Sudah tidak dapat dipungkiri lagi, dunia seni rupa kita kacau (karena enggan menggunakan istilah carut-marut). Beberapa tahun belakangan ini memang semakin banyak kolektor, tapi sebagian besar dari kolektor itu membeli karya senirupa bukan untuk dijadikan bagian dari koleksi, tapi untuk kemudian diperjual belikan. Sehingga, kebanyakan karya seni yang dibeli, nasibnya hanya bertumpuk dalam sebuah kamar dan tidak pernah dipajang untuk dinikmati sebagai karya seni. Padahal, koleksi karya seni seharusnya dapat dinikmati sebagai karya seni yang memberikan rasa keindahan, kebanggaan, menunjukkan wawasan dan pemikiran pemiliknya.
Di tengah kekacauan dunia seni rupa kita, tentunya ada beberapa kolektor yang serius juga. Ada yang bahkan mendedikasikan bangunan khusus untuk mempertontonkan koleksinya. Dan dengan diterbitkannya buku Family Life ini, kita juga lihat bahwa ada kolektor yang ternyata menetapkan fokus dalam pengkoleksian karyanya, sementara kolektor Indonesia yang serius biasanya mengkoleksi secara antologis dan eklektik. Koleksi Katimansjah memang unik.

*Ketentuan Tugas*.
Tuliskan kembali tanpa perubahan bagian kutipan tentang kolektor seni rupa dari "Di tengah kekacauan" sampai "Katimansjah memang unik.".

*Baris Data*.
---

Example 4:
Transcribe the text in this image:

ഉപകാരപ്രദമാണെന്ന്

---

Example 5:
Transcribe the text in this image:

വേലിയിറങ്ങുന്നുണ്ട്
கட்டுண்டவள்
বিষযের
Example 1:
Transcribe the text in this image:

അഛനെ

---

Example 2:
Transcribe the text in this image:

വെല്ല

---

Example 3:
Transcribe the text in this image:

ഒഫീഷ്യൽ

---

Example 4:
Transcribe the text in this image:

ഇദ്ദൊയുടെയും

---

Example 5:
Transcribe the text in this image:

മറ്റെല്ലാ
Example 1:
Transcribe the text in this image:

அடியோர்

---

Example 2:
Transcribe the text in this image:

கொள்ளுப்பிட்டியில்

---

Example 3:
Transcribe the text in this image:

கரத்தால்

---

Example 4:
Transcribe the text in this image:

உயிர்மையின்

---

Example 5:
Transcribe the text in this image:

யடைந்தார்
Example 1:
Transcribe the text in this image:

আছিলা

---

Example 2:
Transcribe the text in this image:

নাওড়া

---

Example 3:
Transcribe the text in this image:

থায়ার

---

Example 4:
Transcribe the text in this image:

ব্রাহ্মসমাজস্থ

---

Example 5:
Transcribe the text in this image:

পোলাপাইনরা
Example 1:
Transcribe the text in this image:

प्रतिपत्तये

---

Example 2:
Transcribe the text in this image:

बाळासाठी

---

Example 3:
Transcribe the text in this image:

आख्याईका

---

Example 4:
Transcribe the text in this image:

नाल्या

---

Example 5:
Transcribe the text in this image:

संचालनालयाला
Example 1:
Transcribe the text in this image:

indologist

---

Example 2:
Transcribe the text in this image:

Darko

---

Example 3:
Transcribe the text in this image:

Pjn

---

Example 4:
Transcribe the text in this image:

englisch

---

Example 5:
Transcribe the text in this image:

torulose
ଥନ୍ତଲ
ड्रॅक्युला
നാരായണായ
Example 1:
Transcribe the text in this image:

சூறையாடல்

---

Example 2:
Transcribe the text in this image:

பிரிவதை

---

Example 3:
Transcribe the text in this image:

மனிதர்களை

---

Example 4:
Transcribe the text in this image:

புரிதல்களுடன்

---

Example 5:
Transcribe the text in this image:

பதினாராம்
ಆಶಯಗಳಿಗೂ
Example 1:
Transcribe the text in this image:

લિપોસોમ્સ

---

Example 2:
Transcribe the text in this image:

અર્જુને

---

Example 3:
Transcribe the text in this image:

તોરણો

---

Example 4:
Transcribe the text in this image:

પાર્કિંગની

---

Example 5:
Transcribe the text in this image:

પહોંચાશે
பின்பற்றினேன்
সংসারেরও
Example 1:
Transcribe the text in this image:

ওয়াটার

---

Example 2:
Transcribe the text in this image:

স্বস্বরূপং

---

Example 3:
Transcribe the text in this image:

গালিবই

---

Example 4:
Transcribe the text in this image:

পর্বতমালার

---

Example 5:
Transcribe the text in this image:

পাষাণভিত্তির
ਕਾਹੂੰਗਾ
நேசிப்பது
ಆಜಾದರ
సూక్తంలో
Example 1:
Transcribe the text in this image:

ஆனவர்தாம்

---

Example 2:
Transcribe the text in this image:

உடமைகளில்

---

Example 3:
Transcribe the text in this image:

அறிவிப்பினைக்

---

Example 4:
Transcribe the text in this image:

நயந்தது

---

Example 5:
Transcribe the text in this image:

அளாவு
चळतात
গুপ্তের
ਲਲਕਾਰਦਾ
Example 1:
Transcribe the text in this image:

*Jawaban Latihan*.
Di tengah kekacauan dunia seni rupa kita, tentunya ada beberapa kolektor yang serius juga. Ada yang bahkan mendedikasikan bangunan khusus untuk mempertontonkan koleksinya. Dan dengan diterbitkannya buku Family Life ini, kita juga lihat bahwa ada kolektor yang ternyata menetapkan fokus dalam pengkoleksian karyanya, sementara kolektor Indonesia yang serius biasanya mengkoleksi secara antologis dan eklektik. Koleksi Katimansjah memang unik.